On September 18, 2001, I wrote these words to a foreign friend of mine in response to the question of whether the U.S. would retaliate indiscriminately in response to the attacks (Keep in mind that all of the events that happened subsequently in Afghanistan and Iraq were still yet to come).

“There are certainly Americans who want to lash out at others indiscriminately in order to venge the attack on the U.S. last week.  The senseless attacks against Arab Americans are the worst form of evidence that this (minority) view exists.  I am not one of them, nor, do I believe, is our government.  Whatever anyone’s views on U.S. foreign policy has been in the past, I do not think there is a single person in the free world that truly believes that killing innocent people for revenge is what America stands for, or what we aim for in the aftermath of this crisis.”

Yet when you see people partying in the streets, it does make bin Laden’s death seem foremost like a revenge killing.  What bothers me is that I remember those same kinds of celebrations in the streets of Afghanistan and elsewhere after the 9/11 attacks themselves.  If we want to separate ourselves from that kind of hatred, we must hold ourselves to a higher standard of behavior and discourse.  Otherwise we only pay lip service to the ideals we are supposed to stand for and protect.

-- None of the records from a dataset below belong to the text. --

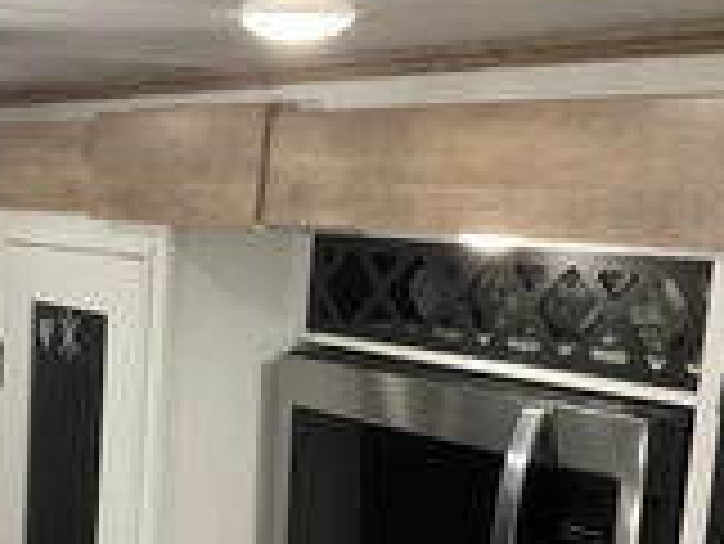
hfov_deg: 26.1
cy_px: 463
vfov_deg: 20.2
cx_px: 67
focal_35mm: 72
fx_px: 1507
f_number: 1.8
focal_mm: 3
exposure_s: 1/60
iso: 250
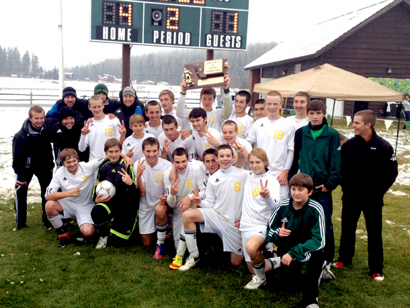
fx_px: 415
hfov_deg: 52.6
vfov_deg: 40.7
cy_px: 154
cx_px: 205
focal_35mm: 35
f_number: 2.4
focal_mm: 4.28
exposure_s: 1/174
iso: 50
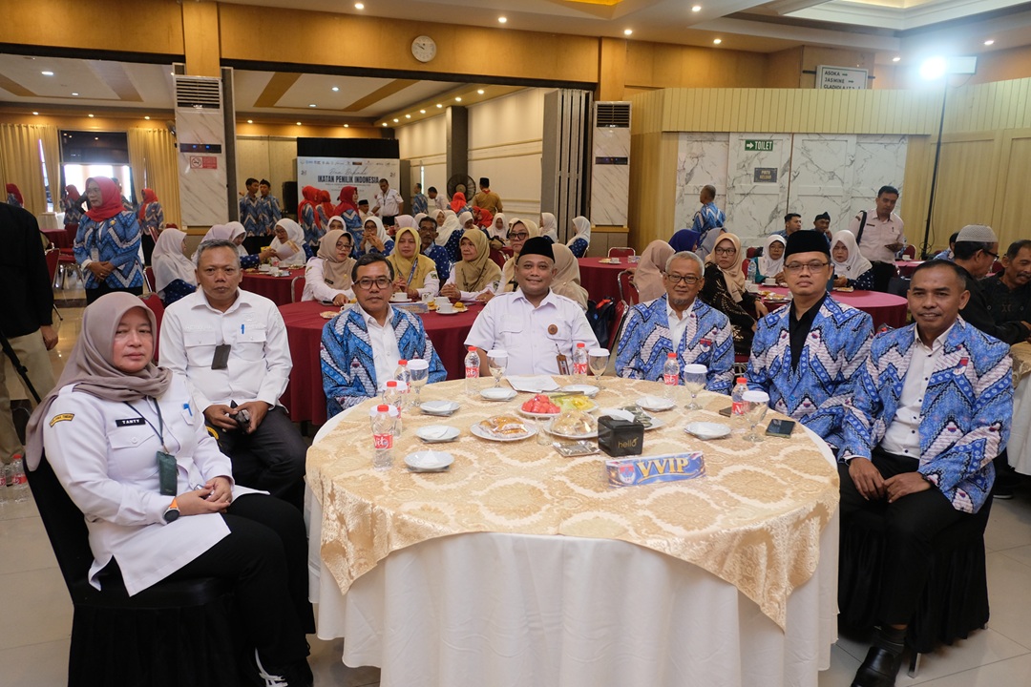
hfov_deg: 67.4
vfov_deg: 47.9
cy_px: 344
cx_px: 516
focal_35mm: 27
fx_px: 773
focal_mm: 18
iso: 1250
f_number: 2.8
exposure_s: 1/125
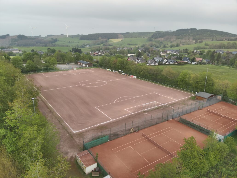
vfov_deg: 56.8
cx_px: 118
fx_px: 164
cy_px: 89
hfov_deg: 71.6
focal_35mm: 24
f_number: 2.8
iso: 160
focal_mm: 4.4
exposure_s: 1/100
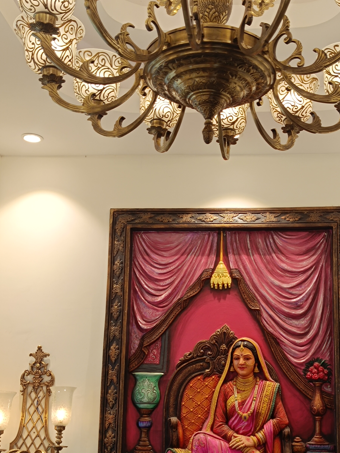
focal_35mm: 41
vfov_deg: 45.5
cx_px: 238
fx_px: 537
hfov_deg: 34.7
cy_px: 278
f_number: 1.88
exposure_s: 1/101
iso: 137
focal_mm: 5.59
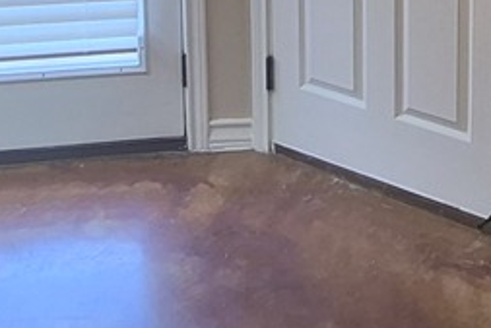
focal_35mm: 77
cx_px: 442
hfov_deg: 25.5
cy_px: -213
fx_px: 1051
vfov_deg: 15.8
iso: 160
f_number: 2.2
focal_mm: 1.74
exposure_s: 1/60
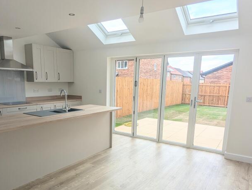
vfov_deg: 50.9
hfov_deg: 65.0
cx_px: 109
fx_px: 197
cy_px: 120
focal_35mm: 27
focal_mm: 2.35
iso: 61
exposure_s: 1/1021
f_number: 2.2
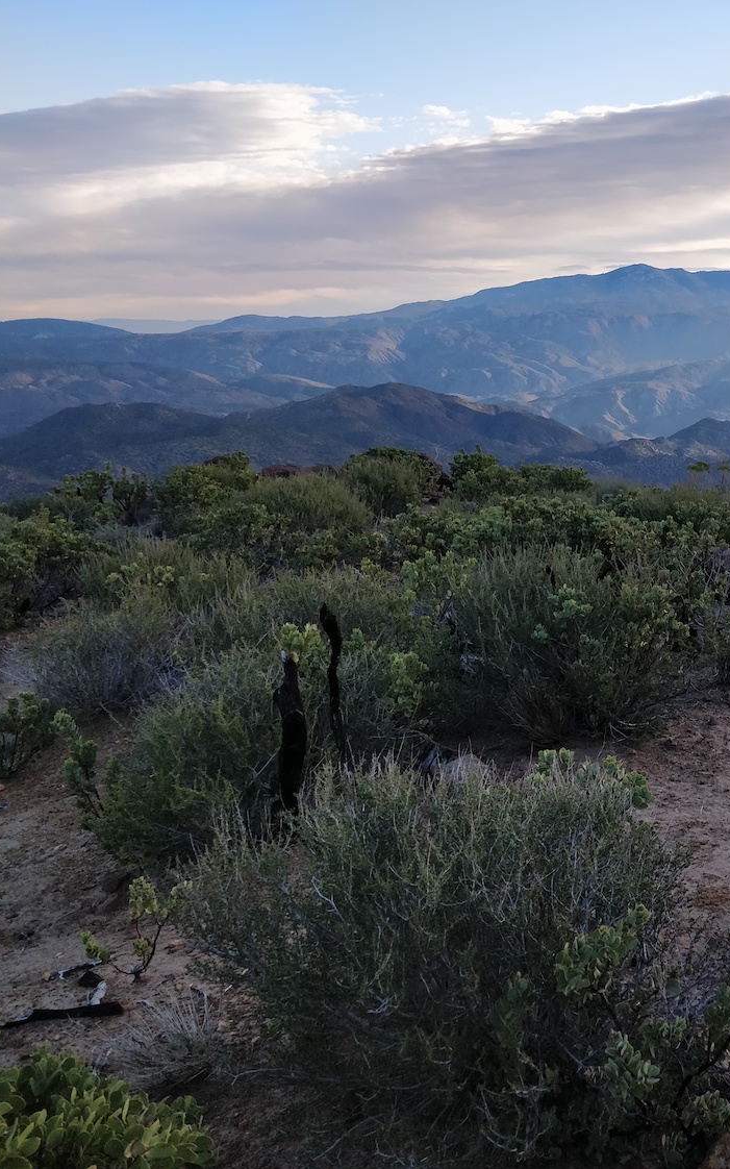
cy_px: 585
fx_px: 1083
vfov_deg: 56.7
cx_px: 740
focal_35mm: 34
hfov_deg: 33.8
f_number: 1.7
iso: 320
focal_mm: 4.1
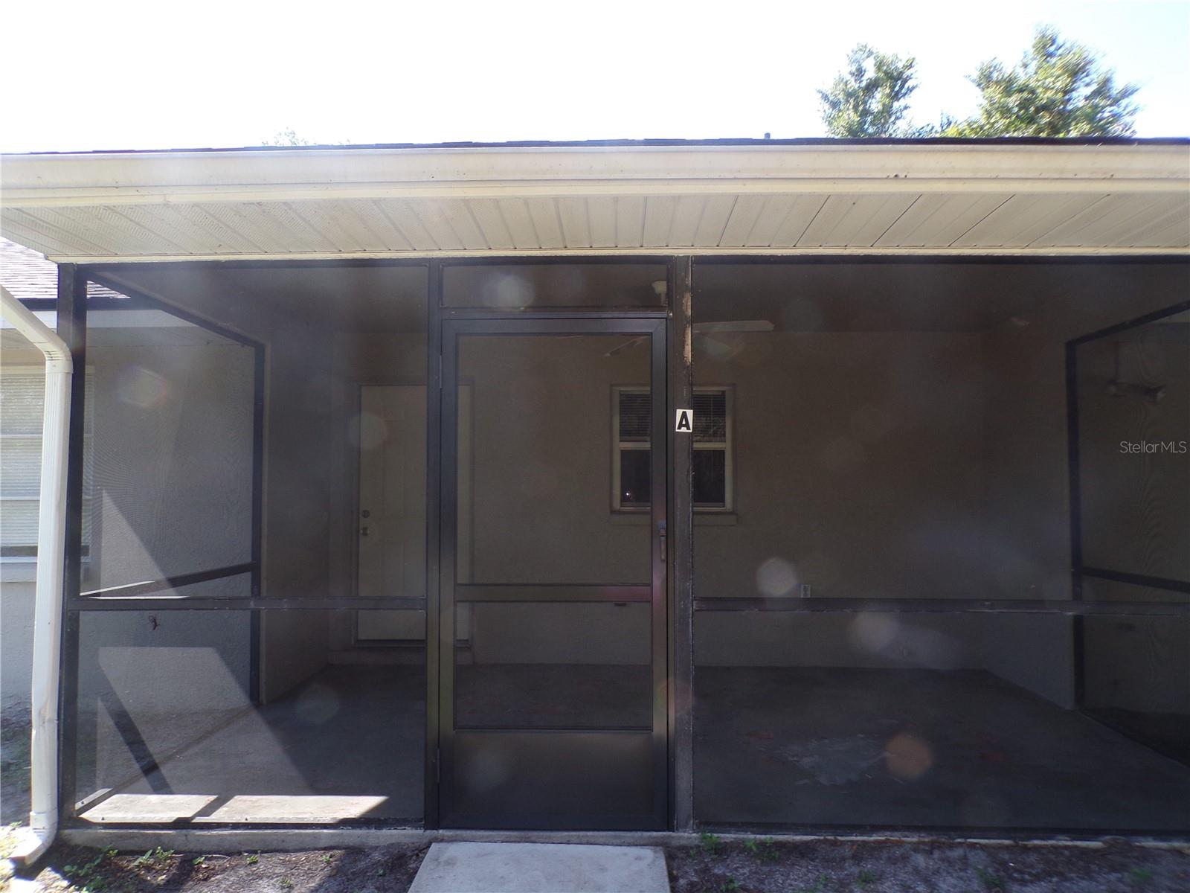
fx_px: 825
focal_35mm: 24
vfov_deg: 56.8
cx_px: 595
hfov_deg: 71.6
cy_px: 446
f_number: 4.3
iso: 80
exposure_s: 1/105
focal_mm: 4.3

At the end of that same letter to my friend, I wrote:

“My opinions are rooted in watching the horror that has unfurled itself around our country this week, and the love and unity that has driven it back out.  Yes, our opinions will probably differ.  Quite honestly, that is the very nature of what is at stake here.  The ability for you and me to have very different views and opinions and still be able to co-exist peacefully on this planet.”

In other words, I wish we were not celebrating what divides us, but focusing on what unites us.  Dwight D. Eisenhower once said, “Peace and justice are two sides of the same coin.”  If that is indeed the case, and bin Laden’s death is a form of justice, let us now turn to peace.  Peace is the only way forward.

“There is no time left for anything but to make peacework a dimension of our every waking activity.”  — Elise Boulding

Thank you for enduring such a personal post, and a more political one than I usually write on this blog.  It was one I felt I had to write, to bring my own thoughts and feelings that began on September 11, 2001 full circle in light of yesterday’s news.